Illustration: Reputation Monster: Imagined by DALL-E

Large organisations can be excellent at what they do, but then be let down by minor backwaters of their business. Maybe even parts which they outsource but which retain their branding, or even which they consume as a “white label” service/product which is then given their branding. But if it has the organisation’s name on it, then poor quality will reflect back upon the organisation – so these arrangements need to be approached with care, due dilligence, and through extremely careful requirement specifications.
Great Products with Ragged Edges
When it comes to Internet connectivity for myself & my company’s sites, I have tended to use my own router because of the general tendency of ISP-provided ones to be (and stop me if I get too technical here) fundamentally crap, and severely limited in the sorts of functionality that I require from them.
However, having purchased a 1Gbps Fibre To The Premises (FTTP) link from Vodafone (yay, no more copper outside of the premises), I decided to use their router. After all, with a top-notch service like this, surely the quality of the router would match, n’est pas?
When configuring a router to match one’s own existing non-trivial network, there are two obvious things which need to be changed: the LAN-side IP address, and the associated netmask. My own LAN-side networks are all RFC1918 addressed and each site uses a /16 range to enable different types of device to be logically grouped together, each within their own /24. Not exactly rocket science, and makes the process of rules allowing traffic over the site-to-site VPNs so much simpler.
I was a little surprised to have to set the router UI into “Expert Mode” just to be able to change the LAN interface’s IP address, but ok, if that’s what it takes. Hold on a minute though… the netmask can’t be edited. WTF?!

This is most perplexing and confusing. On the one hand, the router happily does IPv6 as well as IPv4v (see below) which would be useful since the FTTP connection provides both IPv4 and IPv6 connectivity. On the other hand, I’ve NEVER (in over 30 years of dealing with TCP/IP networking) met any device dumb enough that I could not change the netmask at all. Some only let you select from a drop-down of /8, /16, /24 but I could live with that.

I spoke with the alleged technical support. Can it be changed? No, and no one has ever asked to. (This I simply do not believe.) Surely 254 hosts should be enough?

You might think so. But given that Android devices tend to use a random MAC address, and the default DHCP lease time is “Forever”(!), how long is it going to take to burn through the entire range? That’s not even considering rigs running large numbers of experimental VMs, for example. What happens when the range is exhausted, I wonder? Reboot the router and reset the meaning of “Forever” I suppose.
Maybe, I think, it infers a netmask from the range set. Dumb, yes, but I could work with that. I test this by setting the LAN interface to an address within the RFC1918 range 10.0.0.0/8.
The netmask stubbornly remains 255.255.255.0 – that is, a /24.
This is officially the worst router configuration UI that I have ever met personally.


And whilst we’re looking at reputation-impacting matters, didn’t organisations start filtering out real words from randomly generated credentials years ago to avoid embarrassment?
It’s all a bit shoddy, isn’t it.

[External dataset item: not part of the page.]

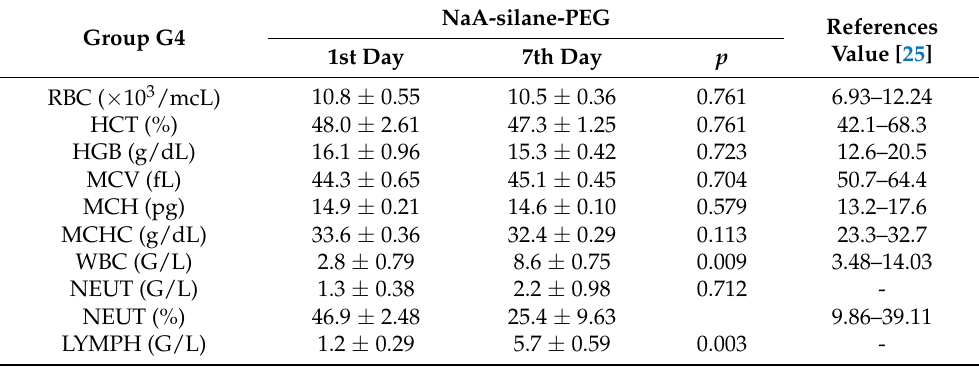
Table A4. Hematological parameters of blood of BALB/c mice at 1 and 7 days post injection with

And whose name is on the box?
There’s no place like ::1
Thus the supplied router is consigned to a dusty shelf (since if there is a problem with the line, the ISP will insist on the original router being connected before they’ll admit to a service problem), next to an old but expensive & working modem (approved for use in over 100 countries!)
All that’s needed to use my own router are the network credentials. The ones which the ISP’s own website FAQs explain can be obtained from technical support. Sadly, the support person I get denies that such a thing exists, tells me to use the WiFi credentials printed on the label on the router, tells me that no one else has ever tried to use their own router, tells me that no one in the entire ISP will be able to provide these credentials, and is so lacking in knowledge that it takes me over an hour to prise these credentials from (what feels like) the ISPs dead, cold, clamy hands.
Start as you mean to go on
Overall, not an inspiring start. Quality Control severely lacking in several areas. A shame really, because I know that this company is highly capable and has some genuinely brilliant people working for it.
Remember, for a large organisation, reputation loss impacts the whole organisation and not just the part which caused it.
Consider Carefully
If you really wish to outsource or used white-label products, then you need to factor in not just the visible cost savings, but also building in effective Quality Control, and the potential risks to your reputation. Without taking into account these additional items, the balance may well be inappropriately tipped towards such a move when the reality is likely to be more nuanced.